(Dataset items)
[start]

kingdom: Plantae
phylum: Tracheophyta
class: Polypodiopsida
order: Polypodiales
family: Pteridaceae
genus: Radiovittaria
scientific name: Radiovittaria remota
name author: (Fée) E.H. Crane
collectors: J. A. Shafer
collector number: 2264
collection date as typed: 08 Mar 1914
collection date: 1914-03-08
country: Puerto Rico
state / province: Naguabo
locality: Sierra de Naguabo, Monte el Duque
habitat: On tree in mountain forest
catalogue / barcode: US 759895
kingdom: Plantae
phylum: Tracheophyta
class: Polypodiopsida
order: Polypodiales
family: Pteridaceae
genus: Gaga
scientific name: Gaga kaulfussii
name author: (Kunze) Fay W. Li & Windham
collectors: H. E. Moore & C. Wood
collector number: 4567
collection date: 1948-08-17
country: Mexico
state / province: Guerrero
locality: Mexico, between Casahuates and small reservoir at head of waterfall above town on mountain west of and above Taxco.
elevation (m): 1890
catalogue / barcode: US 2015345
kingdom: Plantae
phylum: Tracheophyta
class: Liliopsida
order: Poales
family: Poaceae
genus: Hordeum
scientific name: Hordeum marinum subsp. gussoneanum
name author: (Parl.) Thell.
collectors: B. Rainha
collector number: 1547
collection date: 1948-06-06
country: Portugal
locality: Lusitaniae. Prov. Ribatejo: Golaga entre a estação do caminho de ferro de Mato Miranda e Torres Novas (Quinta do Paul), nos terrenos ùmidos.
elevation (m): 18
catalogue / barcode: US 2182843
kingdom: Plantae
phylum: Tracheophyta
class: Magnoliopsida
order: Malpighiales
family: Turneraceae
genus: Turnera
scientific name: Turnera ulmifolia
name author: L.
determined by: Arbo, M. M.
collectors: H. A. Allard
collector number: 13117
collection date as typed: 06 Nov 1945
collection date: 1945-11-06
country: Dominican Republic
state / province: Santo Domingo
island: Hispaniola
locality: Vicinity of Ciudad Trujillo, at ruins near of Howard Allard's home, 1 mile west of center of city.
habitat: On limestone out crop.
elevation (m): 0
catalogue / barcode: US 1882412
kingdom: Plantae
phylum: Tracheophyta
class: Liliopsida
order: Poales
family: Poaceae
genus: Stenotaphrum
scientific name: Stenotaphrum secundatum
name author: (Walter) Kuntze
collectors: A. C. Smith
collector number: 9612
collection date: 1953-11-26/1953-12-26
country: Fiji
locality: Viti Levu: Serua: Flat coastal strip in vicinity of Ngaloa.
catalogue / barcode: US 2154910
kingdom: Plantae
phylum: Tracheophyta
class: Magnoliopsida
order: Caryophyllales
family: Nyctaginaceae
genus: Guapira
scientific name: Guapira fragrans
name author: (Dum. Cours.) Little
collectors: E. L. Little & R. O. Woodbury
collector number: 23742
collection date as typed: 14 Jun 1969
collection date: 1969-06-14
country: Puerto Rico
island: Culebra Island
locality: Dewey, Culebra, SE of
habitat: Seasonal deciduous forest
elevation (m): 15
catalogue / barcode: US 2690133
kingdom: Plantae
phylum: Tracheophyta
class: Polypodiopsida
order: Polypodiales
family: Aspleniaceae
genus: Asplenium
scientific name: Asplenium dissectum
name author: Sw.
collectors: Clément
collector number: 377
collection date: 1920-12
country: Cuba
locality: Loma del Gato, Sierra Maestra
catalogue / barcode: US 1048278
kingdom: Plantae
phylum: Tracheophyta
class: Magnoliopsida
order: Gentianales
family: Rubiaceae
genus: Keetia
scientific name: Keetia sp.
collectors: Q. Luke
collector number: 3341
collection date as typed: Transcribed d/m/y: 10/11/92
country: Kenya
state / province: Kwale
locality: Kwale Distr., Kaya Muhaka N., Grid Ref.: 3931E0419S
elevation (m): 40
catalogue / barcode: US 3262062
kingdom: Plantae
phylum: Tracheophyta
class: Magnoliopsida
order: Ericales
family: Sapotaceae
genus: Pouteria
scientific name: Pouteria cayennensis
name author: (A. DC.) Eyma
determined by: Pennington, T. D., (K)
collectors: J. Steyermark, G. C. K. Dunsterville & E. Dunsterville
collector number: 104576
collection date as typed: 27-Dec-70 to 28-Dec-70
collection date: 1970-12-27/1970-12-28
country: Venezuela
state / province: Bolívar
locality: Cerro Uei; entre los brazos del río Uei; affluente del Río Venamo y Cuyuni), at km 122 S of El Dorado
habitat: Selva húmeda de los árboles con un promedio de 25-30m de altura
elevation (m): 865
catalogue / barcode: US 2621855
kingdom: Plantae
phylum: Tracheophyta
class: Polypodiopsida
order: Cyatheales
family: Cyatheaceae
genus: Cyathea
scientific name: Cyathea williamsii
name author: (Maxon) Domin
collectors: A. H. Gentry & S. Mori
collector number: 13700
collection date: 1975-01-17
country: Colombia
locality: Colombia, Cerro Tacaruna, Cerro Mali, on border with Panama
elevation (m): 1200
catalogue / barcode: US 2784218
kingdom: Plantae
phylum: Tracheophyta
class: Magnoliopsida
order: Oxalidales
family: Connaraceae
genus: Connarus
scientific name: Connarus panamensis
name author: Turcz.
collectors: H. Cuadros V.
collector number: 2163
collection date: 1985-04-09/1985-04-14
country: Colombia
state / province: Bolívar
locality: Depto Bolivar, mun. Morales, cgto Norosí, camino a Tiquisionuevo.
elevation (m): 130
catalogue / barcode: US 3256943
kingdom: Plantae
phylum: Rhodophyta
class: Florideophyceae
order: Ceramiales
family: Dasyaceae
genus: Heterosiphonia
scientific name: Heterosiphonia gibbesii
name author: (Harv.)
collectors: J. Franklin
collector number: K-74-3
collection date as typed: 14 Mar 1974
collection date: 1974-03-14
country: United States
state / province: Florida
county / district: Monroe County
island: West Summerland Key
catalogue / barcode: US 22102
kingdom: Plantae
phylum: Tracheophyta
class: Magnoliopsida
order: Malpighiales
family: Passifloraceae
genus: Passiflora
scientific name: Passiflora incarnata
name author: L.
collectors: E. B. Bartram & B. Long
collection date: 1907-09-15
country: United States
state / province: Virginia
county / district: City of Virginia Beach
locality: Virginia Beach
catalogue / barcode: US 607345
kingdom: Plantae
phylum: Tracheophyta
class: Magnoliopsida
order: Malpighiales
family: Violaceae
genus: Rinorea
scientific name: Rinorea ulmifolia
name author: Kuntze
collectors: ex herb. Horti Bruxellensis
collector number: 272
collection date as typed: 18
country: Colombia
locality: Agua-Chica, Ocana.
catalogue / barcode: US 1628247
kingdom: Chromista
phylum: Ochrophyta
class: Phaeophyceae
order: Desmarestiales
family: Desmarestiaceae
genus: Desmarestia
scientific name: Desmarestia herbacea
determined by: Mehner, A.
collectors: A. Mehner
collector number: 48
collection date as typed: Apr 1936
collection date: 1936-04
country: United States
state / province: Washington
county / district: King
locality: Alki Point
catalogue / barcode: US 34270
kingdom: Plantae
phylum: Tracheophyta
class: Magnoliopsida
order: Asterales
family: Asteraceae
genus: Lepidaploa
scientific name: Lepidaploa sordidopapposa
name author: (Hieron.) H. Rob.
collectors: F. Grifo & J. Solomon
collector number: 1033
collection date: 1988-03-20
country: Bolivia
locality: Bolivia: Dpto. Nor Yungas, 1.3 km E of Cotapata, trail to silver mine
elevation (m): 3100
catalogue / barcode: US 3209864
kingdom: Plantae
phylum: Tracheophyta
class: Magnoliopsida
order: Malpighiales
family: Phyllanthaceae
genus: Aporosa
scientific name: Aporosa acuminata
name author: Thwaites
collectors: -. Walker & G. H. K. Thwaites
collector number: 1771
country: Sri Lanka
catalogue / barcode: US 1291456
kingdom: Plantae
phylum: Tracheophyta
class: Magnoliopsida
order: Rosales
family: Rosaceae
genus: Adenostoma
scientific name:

[end]

Copy the entries word for word from the very beginning up to and including the line that contains "collector number: 4567".

kingdom: Plantae
phylum: Tracheophyta
class: Polypodiopsida
order: Polypodiales
family: Pteridaceae
genus: Radiovittaria
scientific name: Radiovittaria remota
name author: (Fée) E.H. Crane
collectors: J. A. Shafer
collector number: 2264
collection date as typed: 08 Mar 1914
collection date: 1914-03-08
country: Puerto Rico
state / province: Naguabo
locality: Sierra de Naguabo, Monte el Duque
habitat: On tree in mountain forest
catalogue / barcode: US 759895
kingdom: Plantae
phylum: Tracheophyta
class: Polypodiopsida
order: Polypodiales
family: Pteridaceae
genus: Gaga
scientific name: Gaga kaulfussii
name author: (Kunze) Fay W. Li & Windham
collectors: H. E. Moore & C. Wood
collector number: 4567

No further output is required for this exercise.